Here are a few of many verses to which I can cling:

Whom do I have in heaven but you? I desire no one but you on earth. My flesh and my heart may grow weak, but God always protects my heart and gives me stability. Psalm 73:25

Blessed is the one you choose and bring near, to dwell in your courts! We shall be satisfied with the goodness of your house, the holiness of your temple! Psalm 65:4

Blessed are those who hunger and thirst for righteousness, for they shall be satisfied. Matthew 5:6

Not that I am speaking of being in need, for I have learned in whatever situation I am to be content. I know how to be brought low, and I know how to abound. In any and every circumstance, I have learned the secret of facing plenty and hunger, abundance and need.
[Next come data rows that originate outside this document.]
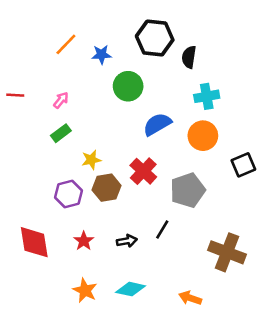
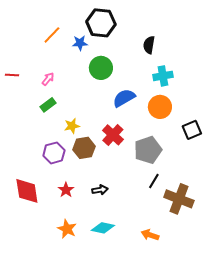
black hexagon: (155, 38) -> (101, 23), moved
black line: (162, 230) -> (154, 181), moved

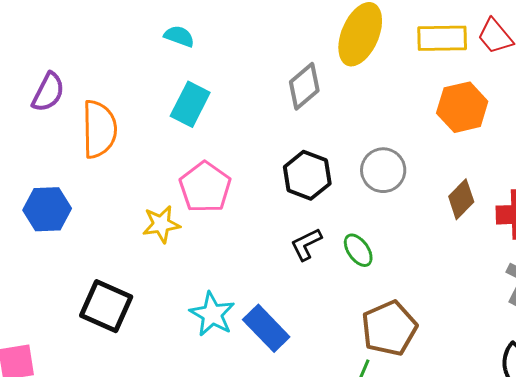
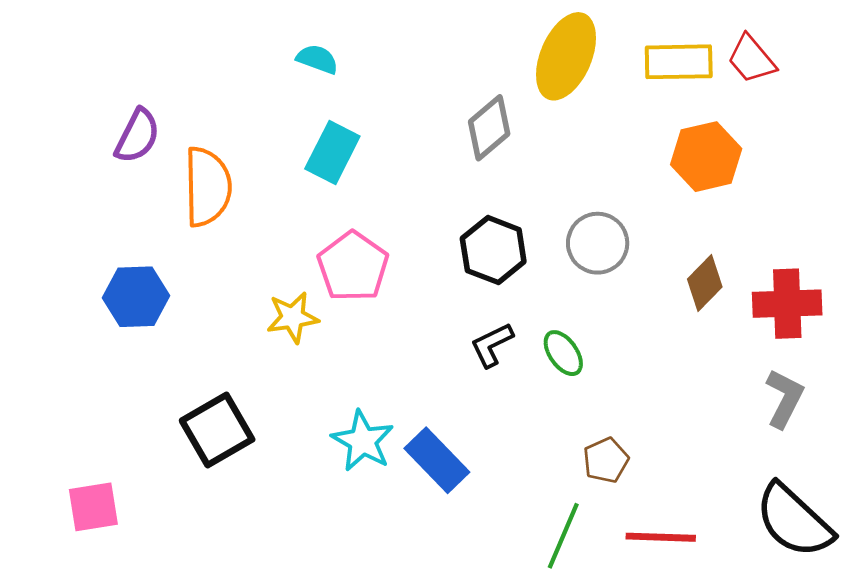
black square: (106, 306) -> (217, 430), turned 36
brown pentagon: (389, 328) -> (606, 460), size x0.6

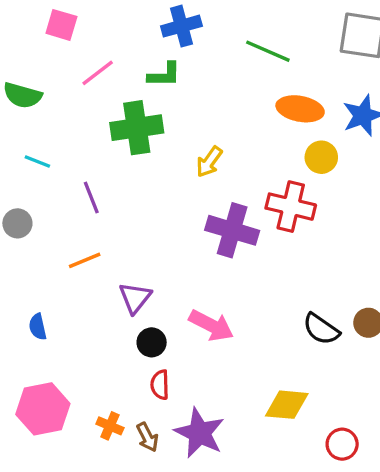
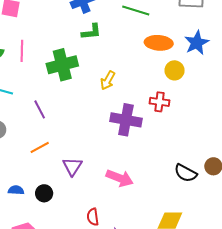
pink line: (98, 73) -> (22, 51), moved, turned -45
green L-shape: (164, 75) -> (91, 32), moved
red cross: (291, 207) -> (159, 102), size x0.7
blue semicircle: (38, 327) -> (16, 190), turned 112
black circle: (152, 342) -> (44, 193), moved

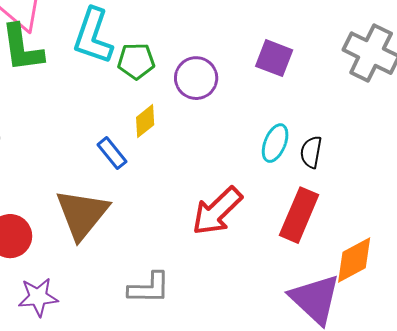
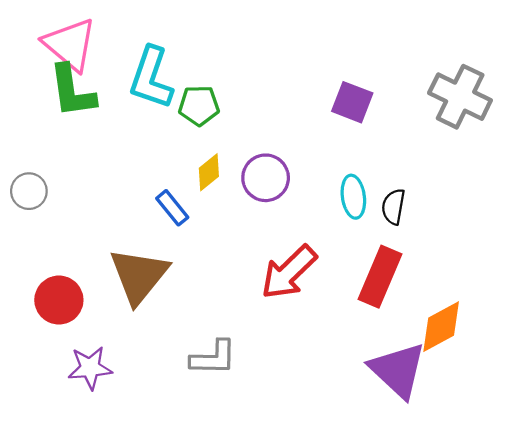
purple circle: (196, 78) -> (266, 178), moved
cyan ellipse: (275, 143) -> (353, 197), turned -30

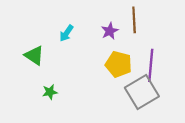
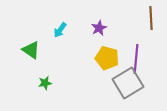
brown line: (134, 20) -> (151, 18), moved

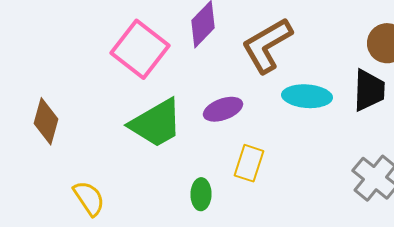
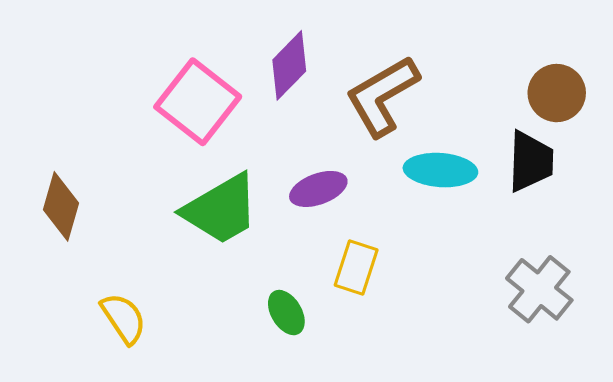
green ellipse: (201, 194) -> (286, 313), turned -32

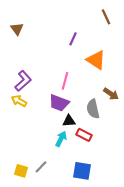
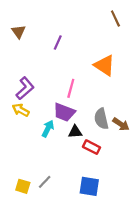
purple line: (73, 39) -> (58, 42), moved
brown arrow: (111, 94) -> (121, 124), moved
cyan arrow: (61, 139) -> (48, 129), moved

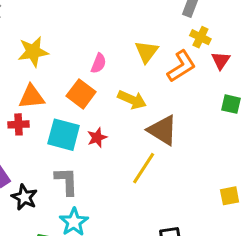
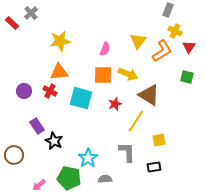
orange square: (81, 94) -> (103, 75), moved, turned -36
green square: (231, 104) -> (187, 77), moved
red cross: (18, 124) -> (50, 91), turned 32
red star: (97, 138) -> (115, 104), moved
gray L-shape: (67, 181) -> (127, 152), moved
yellow square: (230, 196) -> (159, 140), moved

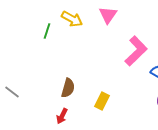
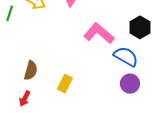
pink L-shape: (136, 51) -> (99, 33), turned -96

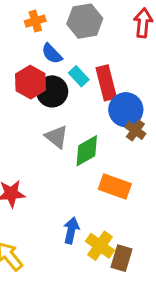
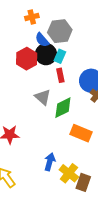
gray hexagon: (85, 21) -> (60, 31), moved
cyan rectangle: (79, 76) -> (60, 56), turned 64
red rectangle: (106, 83) -> (60, 75), moved, size x0.6
black circle: (52, 91) -> (46, 54), moved

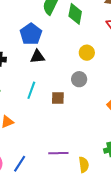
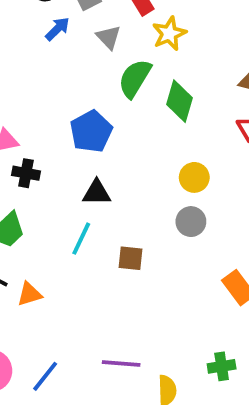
black triangle: (37, 57) -> (97, 193), moved
gray circle: (79, 79) -> (191, 222), moved

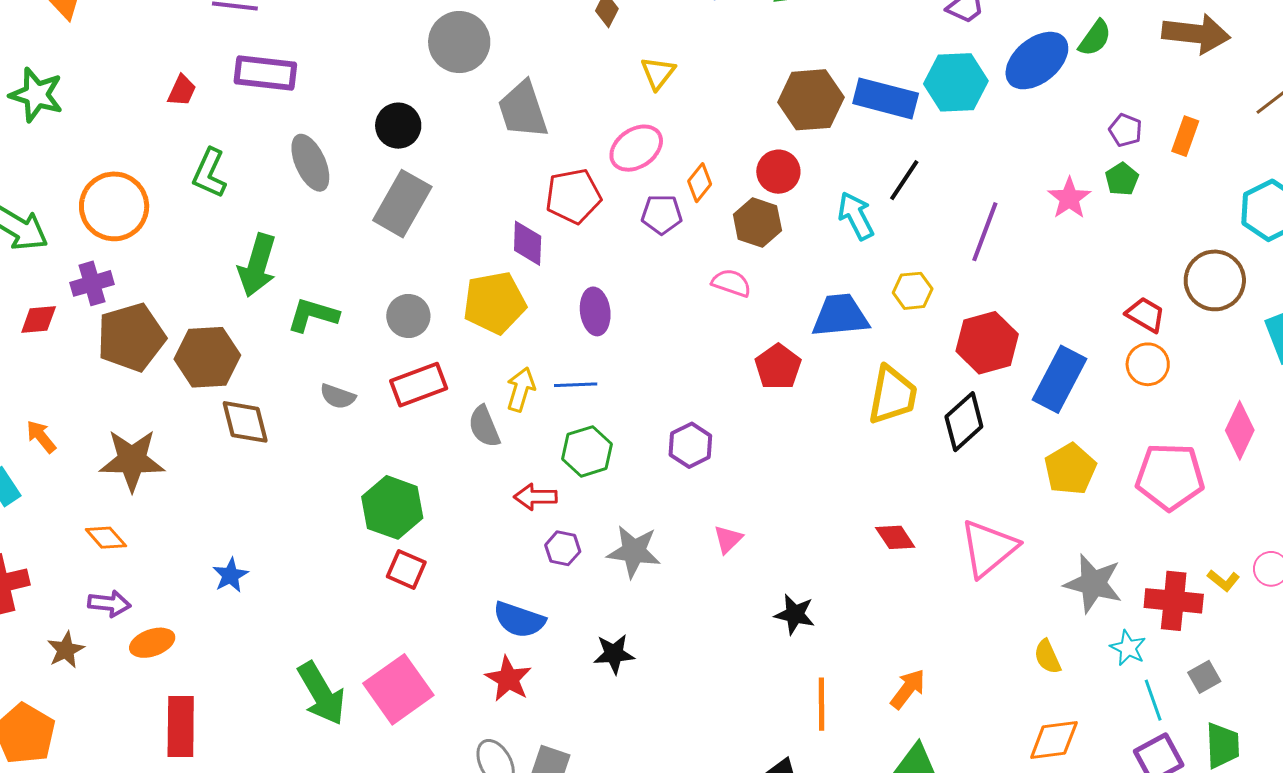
I can do all things through him who strengthens me. Philippians 4:11-13


Thanks for walking through that with me.

11.14.2011

interchangeable

When purchasing the floater frame that is on our mantel, my intentions were to be able to rotate its contents out depending on color or season or holiday or if something just happens to strike my fancy.
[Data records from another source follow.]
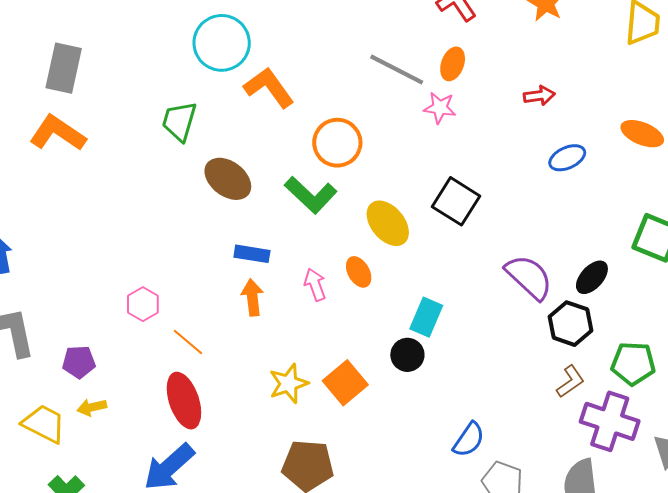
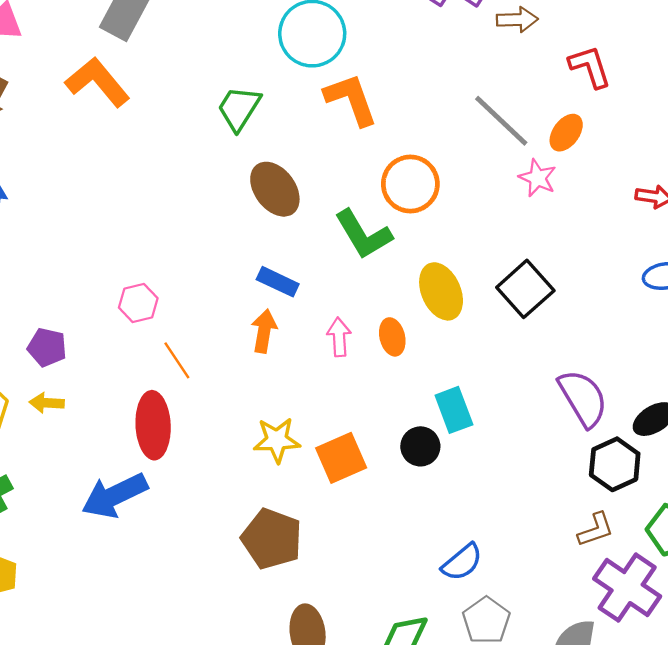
cyan rectangle: (426, 317) -> (454, 410), turned -60

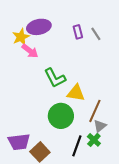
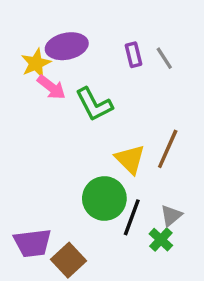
green L-shape: (55, 78) -> (94, 104), moved
yellow triangle: (76, 93) -> (130, 159), turned 36
brown line: (95, 111) -> (168, 149), moved
black line: (77, 146) -> (132, 217), moved

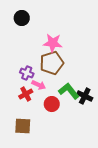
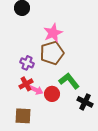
pink star: (53, 43) -> (53, 33), turned -30
pink arrow: (39, 85) -> (36, 90), moved
black cross: (85, 96) -> (85, 102), moved

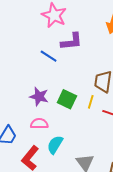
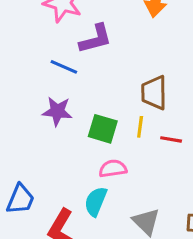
purple star: (39, 97) -> (57, 111), moved
pink semicircle: (39, 124) -> (113, 169), moved

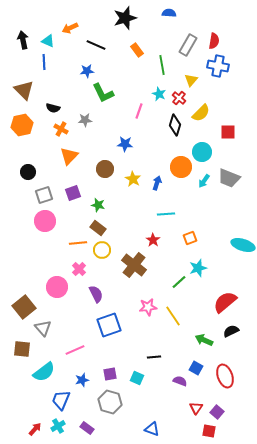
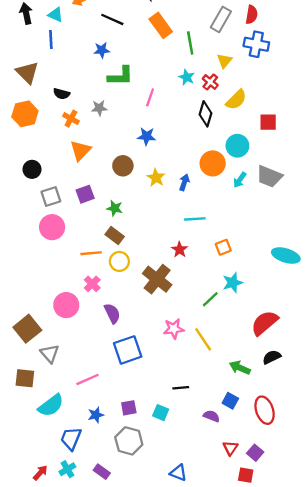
orange rectangle: (137, 50) -> (161, 25), size x1.5
green L-shape: (103, 93) -> (121, 76), turned -65
pink line: (139, 111) -> (150, 97), moved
This is another 8x10 that I created for this [quickly approaching] holiday that is centered around thankfulness. Food, also. But that's beside the point. The print [which is below] maybe downloaded here.



As much as I have to be thankful for this season - my precious and new marriage to Dustin, my family, my life-sharing friends, our incredible church, a job - nothing compares to my thankfulness for the salvation which I have been given through a call to faith in Jesus Christ many years ago. I am confident that without Jesus' atoning sacrifice, it would be impossible for me to be looked at as righteous through the Lord's supreme and holy eyes. And I, someone who does not like to ask for help, am completely overwhelmed with how I am fully helpless I would be in a quest for righteousness. Nothing I could do would ever compare. My Lord is the only hero here. And my dependence is in him.

Do you not know that if you present yourselves to anyone as obedient slaves, you are slaves of the one whom you obey, either of sin, which leads to death, or of obedience, which leads to righteousness? But thanks be to God, that you who were once slaves of sin have become obedient from the heart to the standard of teaching to which you were committed, and, having been set free from sin, have become slaves of righteousness. I am speaking in human terms, because of your natural limitations. For just as you once presented your members as slaves to impurity and to lawlessness leading to more lawlessness, so now present your members as slaves to righteousness leading to sanctification.